I have lived with obsessive compulsive disorder for much of my life. It first presented itself when I was a child, with constant fits of crying and discomfort with the smallest things. Doctors just told my parents I was simply a more “sensitive child.” It was not until sixth grade, when my disorder presented itself in the form of extreme hand-washing and irritation at the slightest inconveniences, that my parents realized something was wrong. I knew something was up as well, but I felt embarrassed to say so; this incessant hand washing and feeling of contamination had made me confused and upset. But when I finally learned that it was not just me, but something much bigger, I found relief. I saw a psychiatrist and everything began to feel better. But as I grew and my brain developed more, I noticed my disorder did as well. I became clinically depressed, I was embarrassed again and I hid away from everyone as the feelings of anxiety and the hurtful thoughts became too much again. I felt extremely lost and alone. But in that time I educated myself with the help of my doctor, and what came of it was the knowledge to help, not only myself, but others who silently suffer from this horrendous disorder.
OCD, once classified in the Diagnostic and Statistical Manual of Mental Disorders (DSM) as a generalized anxiety disorder, is now a standalone category of mental illness, for it has very distinct characteristics. And while many think that OCD is simply the need to remain clean and organized, psychiatrists and psychologist are finding just how complex of a disorder it is. In the DSM-IV, OCD is defined as being “… characterized by obsessions (which cause marked anxiety or distress) and/or by compulsions (which serve to neutralize anxiety).” Obsessions, or “persistent ideas, thoughts, impulses, or images that are experienced as intrusive and… that cause marked anxiety or distress,” can be any number of things. The most common are contamination, repeated doubts, a need to order certain things in a particular way, and thoughts of aggression or harm (directed at others or oneself). The most important thing to remember about each of these obsessions is that they are unwanted, involuntary and repetitious. And they present themselves differently for everyone.
While one person may neutralize the anxiety in a physical way, others may do constant mental checking. This takes up much time and the anxiety is neutralized only temporarily; and it always comes back stronger. The more you fight it, the more nerve-wracking and difficult it becomes to shake the thoughts from your head. And what’s worse, many people with OCD understand that their thoughts and compulsions are senseless and unnecessary, but the unwanted images are impossible to keep out and thus the compulsion and attempts to relieve the anxiety continue.
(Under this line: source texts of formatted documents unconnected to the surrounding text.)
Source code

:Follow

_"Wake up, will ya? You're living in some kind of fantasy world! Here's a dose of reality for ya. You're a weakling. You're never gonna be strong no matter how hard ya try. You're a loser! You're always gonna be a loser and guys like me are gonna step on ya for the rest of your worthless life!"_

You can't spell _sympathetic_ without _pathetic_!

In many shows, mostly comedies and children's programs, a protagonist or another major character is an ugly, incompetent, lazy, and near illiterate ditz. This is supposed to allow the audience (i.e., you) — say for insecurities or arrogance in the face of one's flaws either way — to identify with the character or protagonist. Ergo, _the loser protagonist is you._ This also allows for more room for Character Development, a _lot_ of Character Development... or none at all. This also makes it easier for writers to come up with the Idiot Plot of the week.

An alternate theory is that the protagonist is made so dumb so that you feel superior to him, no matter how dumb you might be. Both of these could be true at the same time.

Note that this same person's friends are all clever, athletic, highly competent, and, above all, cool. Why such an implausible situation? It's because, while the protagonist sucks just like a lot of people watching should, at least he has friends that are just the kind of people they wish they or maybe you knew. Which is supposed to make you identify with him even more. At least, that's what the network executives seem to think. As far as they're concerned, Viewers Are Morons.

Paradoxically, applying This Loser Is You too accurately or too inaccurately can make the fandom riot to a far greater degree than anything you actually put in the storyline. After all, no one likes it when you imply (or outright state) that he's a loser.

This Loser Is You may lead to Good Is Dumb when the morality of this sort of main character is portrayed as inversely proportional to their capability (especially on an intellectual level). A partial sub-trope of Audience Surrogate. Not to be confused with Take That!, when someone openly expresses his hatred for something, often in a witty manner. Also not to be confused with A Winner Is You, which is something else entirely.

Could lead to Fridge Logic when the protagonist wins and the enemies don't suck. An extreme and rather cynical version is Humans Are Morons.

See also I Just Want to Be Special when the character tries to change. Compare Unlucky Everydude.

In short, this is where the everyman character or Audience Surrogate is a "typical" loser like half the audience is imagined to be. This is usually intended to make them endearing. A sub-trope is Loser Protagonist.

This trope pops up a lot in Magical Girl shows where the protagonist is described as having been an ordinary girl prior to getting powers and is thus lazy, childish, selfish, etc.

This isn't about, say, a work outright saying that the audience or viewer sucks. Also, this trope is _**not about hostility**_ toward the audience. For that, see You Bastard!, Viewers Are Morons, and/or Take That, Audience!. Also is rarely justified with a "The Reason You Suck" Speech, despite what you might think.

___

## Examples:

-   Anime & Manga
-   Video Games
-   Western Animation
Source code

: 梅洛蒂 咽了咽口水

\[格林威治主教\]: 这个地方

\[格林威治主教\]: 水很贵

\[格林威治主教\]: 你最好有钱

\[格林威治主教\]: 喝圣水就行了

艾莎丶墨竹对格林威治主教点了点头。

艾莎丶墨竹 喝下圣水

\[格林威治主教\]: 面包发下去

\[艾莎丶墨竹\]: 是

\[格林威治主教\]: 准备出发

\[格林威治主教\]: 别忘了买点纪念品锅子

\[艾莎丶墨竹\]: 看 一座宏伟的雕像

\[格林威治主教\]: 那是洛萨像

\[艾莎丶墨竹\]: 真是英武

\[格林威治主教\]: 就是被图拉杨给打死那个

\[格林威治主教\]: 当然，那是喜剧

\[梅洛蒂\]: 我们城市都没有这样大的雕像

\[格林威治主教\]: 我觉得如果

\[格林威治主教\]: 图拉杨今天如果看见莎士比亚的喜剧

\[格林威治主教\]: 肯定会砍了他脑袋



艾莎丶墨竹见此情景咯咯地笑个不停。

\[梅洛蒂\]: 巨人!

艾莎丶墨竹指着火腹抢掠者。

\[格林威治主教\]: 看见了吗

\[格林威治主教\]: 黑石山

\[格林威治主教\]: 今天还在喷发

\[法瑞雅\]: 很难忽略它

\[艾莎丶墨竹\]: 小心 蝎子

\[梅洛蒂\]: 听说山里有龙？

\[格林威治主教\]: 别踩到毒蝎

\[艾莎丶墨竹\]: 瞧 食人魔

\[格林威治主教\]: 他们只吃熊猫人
This not only takes copious amounts of time away from the victim of these obsessions, but may even cause them to stop taking care of themselves as they are spending so much time trying to keep from going crazy. They may also take extreme measures to avoid anything that could trigger an obsessive thought.
Furthermore, what makes OCD so horrifying, besides the fact that it is involuntary, is that it can lead to numerous other disorders including depression. Not to mention, one of the most used forms of treatment (besides medication) is exposure-response prevention therapy in which the patient is exposed to their obsession and they must not fight the thought or idea and they cannot act out a compulsion. Essentially, you must sit and bear the anxiety until it passes. OCD can also easily be misdiagnosed. Often, if patients experience only the repeated anxiety provoking thoughts, it can be diagnosed as a generalized anxiety disorder, which could lead down the wrong treatment path and ultimately make the patient suffer for longer than necessary.
Though everything related to OCD seems extremely frightening and mentally and physically painful, there is much hope for patients as more and more time and research is being put into this disorder. There was a time where OCD controlled me; I could not eat or sleep and avoided all my friends. I walked around feeling as if I was drowning and not knowing if this senselessness, these intrusive thoughts, the crippling anxiety was something I would have to just live with or if there was a reason for it. I was ashamed of myself for letting these thoughts in. But today, I am on my way to being myself again. It has been a long road but I finally feel in control again, and I have never been better. If you know someone with OCD be patient and be understanding. They are fighting a difficult battle.
Don’t leave OCD, or any mental issue untreated. Asking for help is difficult, but you are worth more than a disorder.